Look through the data below for the string "left", and copy every line where it turns up.

- - - -

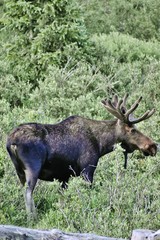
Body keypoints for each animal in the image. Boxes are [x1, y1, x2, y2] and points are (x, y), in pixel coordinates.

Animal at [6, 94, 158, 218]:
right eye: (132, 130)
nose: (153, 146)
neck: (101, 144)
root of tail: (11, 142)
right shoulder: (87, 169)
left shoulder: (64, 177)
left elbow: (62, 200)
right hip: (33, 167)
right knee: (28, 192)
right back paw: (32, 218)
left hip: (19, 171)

- - - -

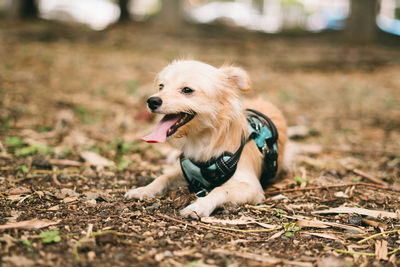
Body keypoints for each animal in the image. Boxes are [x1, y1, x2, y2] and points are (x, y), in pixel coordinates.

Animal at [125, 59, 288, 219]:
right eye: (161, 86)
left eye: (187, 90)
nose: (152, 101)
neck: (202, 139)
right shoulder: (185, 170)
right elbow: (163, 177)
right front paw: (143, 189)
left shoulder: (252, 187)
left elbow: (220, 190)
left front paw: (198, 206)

- - - -

## RESPONSE BELOW
left shoulder: (64, 177)
left elbow: (62, 200)
left hip: (19, 171)
left eye: (187, 90)
left shoulder: (252, 187)
left elbow: (220, 190)
left front paw: (198, 206)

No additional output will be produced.